The most-traded May iron ore contract on China’s Dalian Commodity Exchange (DCE) ended daytime trade 3.08% lower at 960.5 yuan ($133.74) a metric ton, its lowest since Jan. 23.

The benchmark March iron ore on the Singapore Exchange was 2.36% lower at $129.7 a ton, as of 0703 GMT, also its lowest since Jan. 23.

China’s manufacturing activity in January contracted for the fourth straight month, an official survey showed on Wednesday, suggesting the sector was struggling to regain momentum at the start of 2024.

The downward correction on ore prices came as the flurry of pre-holiday restocking for feedstocks among steel mills ended and both shipments and port inventories picked up, said Chu Xinli, a Shanghai-based analyst at China Futures.

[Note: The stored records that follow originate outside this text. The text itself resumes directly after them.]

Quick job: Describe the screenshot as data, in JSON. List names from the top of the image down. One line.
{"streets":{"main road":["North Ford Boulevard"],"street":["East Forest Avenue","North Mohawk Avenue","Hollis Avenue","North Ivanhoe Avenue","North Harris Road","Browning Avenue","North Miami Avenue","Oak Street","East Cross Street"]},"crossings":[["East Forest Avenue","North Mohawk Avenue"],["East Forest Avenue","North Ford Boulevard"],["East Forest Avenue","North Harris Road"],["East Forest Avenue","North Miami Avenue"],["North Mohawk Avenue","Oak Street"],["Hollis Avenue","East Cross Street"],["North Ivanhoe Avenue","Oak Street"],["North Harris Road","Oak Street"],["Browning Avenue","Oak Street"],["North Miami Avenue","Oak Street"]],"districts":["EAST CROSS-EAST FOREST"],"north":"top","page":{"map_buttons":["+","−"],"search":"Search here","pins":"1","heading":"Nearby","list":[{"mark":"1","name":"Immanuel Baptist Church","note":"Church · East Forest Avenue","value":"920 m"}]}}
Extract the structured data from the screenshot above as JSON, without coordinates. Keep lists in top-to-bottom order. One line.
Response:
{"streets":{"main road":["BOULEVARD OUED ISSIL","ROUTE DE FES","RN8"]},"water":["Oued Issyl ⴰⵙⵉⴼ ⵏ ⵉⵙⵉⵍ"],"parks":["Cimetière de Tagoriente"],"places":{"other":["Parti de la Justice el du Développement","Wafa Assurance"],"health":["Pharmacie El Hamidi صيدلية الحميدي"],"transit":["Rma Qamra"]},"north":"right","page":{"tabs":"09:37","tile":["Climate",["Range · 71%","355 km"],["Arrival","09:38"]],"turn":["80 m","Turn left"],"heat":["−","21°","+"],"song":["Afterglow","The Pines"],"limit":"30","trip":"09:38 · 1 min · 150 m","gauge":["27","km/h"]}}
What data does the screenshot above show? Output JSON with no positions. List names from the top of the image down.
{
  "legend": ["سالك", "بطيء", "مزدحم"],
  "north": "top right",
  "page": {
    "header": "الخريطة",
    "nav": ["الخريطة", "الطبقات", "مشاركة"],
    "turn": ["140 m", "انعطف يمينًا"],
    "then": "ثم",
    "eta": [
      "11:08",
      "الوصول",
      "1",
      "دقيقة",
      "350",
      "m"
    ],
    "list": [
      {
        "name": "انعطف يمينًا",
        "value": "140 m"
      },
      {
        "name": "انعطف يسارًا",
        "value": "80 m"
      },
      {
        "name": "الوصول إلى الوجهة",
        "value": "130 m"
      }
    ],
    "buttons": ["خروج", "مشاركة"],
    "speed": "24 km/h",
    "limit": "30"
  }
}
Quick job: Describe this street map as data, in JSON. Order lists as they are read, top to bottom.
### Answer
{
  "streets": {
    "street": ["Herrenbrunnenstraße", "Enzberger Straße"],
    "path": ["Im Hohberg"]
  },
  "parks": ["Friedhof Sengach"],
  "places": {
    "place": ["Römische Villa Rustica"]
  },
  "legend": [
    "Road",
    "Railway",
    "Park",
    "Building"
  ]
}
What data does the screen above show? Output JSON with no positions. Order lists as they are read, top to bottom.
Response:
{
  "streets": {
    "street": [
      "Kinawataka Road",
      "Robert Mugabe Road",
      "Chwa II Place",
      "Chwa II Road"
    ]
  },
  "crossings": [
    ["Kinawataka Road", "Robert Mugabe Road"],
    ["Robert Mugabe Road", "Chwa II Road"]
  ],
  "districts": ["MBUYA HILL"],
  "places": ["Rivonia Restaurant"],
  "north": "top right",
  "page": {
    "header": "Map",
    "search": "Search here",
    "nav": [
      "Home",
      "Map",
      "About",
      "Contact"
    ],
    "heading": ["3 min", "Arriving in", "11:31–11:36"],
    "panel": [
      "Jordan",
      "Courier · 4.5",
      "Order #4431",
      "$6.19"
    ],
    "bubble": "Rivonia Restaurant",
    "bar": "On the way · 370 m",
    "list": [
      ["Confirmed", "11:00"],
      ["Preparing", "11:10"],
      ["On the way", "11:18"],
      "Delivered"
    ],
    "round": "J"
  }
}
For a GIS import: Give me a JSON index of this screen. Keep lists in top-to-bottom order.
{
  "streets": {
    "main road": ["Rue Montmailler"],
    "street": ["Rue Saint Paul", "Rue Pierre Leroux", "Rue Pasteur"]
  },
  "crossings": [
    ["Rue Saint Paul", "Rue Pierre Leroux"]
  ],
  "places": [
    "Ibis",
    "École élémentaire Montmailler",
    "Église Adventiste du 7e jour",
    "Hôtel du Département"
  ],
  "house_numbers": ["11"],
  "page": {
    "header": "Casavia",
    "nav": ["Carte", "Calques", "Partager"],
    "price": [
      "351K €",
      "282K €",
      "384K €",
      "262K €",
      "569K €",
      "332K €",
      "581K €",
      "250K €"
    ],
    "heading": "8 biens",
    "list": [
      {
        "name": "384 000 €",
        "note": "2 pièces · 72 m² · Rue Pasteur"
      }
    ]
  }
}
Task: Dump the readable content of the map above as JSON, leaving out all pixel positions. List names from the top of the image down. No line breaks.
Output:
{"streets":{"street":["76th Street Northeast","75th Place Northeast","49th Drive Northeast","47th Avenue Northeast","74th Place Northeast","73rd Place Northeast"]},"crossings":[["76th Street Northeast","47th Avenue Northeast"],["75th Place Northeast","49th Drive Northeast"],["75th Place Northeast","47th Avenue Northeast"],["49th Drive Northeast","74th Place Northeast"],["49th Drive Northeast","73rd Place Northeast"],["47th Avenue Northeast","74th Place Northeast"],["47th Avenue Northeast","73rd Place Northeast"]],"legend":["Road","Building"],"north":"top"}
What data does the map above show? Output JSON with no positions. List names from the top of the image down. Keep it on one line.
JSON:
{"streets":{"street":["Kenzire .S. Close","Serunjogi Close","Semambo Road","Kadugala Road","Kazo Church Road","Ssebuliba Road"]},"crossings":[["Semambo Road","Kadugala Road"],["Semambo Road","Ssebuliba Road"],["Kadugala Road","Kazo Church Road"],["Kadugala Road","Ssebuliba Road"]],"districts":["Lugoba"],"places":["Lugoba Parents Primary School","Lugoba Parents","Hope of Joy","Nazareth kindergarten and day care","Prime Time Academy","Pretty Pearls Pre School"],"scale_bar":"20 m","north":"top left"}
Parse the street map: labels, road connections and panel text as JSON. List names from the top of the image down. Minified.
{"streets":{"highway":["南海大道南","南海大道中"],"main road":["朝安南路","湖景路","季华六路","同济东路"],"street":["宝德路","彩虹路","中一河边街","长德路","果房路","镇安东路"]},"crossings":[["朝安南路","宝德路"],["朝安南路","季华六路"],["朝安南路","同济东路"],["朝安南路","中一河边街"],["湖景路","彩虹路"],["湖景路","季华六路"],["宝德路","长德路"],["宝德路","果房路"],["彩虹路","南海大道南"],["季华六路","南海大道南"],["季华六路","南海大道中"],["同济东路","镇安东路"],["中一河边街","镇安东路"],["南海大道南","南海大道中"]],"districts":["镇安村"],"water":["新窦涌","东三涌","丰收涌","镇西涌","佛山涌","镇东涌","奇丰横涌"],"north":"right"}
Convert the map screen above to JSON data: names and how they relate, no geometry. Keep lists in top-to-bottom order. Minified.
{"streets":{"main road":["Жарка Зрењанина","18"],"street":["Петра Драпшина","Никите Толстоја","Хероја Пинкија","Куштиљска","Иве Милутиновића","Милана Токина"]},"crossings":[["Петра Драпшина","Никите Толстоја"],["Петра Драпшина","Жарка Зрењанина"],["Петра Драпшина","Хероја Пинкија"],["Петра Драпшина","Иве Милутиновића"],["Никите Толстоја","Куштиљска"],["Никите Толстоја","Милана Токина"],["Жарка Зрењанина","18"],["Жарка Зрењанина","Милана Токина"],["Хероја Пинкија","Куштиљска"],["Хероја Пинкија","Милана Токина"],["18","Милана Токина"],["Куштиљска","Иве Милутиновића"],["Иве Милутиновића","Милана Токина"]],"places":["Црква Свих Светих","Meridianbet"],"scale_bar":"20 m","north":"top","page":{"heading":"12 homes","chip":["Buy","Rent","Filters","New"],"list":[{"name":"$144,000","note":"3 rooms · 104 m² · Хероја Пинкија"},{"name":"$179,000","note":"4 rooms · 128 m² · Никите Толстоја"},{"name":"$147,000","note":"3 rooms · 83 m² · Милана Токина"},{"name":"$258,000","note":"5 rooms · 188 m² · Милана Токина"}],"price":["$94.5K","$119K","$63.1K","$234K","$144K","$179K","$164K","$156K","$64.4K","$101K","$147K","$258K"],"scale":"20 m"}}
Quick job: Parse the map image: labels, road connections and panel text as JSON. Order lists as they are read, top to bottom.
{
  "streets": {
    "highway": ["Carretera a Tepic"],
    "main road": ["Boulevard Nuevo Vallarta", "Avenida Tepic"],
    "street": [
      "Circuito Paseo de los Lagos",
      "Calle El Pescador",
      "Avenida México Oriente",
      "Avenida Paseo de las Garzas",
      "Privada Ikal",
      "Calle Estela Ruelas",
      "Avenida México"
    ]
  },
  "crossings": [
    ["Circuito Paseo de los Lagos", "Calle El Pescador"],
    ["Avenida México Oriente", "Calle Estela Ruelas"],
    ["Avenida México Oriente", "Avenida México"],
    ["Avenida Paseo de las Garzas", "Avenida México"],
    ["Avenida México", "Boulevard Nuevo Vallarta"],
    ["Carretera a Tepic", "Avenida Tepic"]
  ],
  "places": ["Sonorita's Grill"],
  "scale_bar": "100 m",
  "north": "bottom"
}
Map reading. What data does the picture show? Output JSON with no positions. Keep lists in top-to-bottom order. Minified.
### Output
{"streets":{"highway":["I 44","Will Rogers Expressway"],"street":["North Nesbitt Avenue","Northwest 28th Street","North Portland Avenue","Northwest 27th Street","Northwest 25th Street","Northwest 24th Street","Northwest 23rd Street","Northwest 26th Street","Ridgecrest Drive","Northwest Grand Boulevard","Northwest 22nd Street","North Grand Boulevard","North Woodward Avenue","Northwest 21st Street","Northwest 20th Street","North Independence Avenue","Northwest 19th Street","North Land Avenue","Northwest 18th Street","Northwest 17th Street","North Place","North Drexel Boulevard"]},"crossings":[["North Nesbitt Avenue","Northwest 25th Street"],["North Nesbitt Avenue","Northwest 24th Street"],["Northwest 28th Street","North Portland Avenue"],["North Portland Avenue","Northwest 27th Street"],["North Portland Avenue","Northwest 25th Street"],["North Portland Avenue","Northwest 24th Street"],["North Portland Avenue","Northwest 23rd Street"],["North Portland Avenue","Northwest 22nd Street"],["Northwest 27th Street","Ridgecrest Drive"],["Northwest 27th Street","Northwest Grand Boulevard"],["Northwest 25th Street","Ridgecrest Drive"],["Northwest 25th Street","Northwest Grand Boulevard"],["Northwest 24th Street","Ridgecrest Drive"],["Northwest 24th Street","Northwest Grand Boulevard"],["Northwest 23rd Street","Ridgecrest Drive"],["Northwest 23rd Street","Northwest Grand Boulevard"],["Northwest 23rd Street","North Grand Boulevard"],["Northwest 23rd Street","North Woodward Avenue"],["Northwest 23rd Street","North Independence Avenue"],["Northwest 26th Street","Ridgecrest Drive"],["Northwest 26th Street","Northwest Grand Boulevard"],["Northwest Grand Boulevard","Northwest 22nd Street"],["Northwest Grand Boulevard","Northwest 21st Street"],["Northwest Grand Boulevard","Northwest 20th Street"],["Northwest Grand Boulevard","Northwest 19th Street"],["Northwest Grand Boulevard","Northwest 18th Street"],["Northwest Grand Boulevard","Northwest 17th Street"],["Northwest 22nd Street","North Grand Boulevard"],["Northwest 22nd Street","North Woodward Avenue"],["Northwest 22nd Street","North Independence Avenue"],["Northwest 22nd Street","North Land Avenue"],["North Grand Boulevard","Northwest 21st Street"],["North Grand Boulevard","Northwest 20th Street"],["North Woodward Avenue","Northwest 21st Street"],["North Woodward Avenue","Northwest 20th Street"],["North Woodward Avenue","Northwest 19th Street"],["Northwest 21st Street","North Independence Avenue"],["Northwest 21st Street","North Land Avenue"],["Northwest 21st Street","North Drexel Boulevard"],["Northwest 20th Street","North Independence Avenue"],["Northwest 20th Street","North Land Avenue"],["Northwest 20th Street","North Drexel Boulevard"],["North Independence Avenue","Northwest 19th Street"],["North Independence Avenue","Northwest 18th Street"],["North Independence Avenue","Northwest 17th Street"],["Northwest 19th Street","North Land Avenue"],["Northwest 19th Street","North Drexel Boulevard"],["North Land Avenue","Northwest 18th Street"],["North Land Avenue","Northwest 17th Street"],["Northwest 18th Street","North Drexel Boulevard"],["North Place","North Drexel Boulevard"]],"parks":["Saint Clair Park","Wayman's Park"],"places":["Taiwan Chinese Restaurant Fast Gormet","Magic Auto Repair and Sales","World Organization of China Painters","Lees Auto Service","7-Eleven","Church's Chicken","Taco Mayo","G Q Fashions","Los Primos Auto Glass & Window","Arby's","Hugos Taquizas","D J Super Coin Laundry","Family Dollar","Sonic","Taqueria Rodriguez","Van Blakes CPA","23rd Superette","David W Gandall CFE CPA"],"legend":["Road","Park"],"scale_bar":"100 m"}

“But a very steep fall might be unlikely due to improved demand amid the continued increase in hot metal output.” A liquidation order on property giant China Evergrande Group from a Hong Kong court on Monday dealt a fresh blow to the country’s fragile property market, pulling down prices of the key steelmaking ingredient and casting a shadow on the demand outlook.

“The process of carving up the world’s most indebted property developer will likely increase uncertainty in China’s real estate sector. This could delay the recovery the market had been expecting this year,” analysts at ANZ bank noted.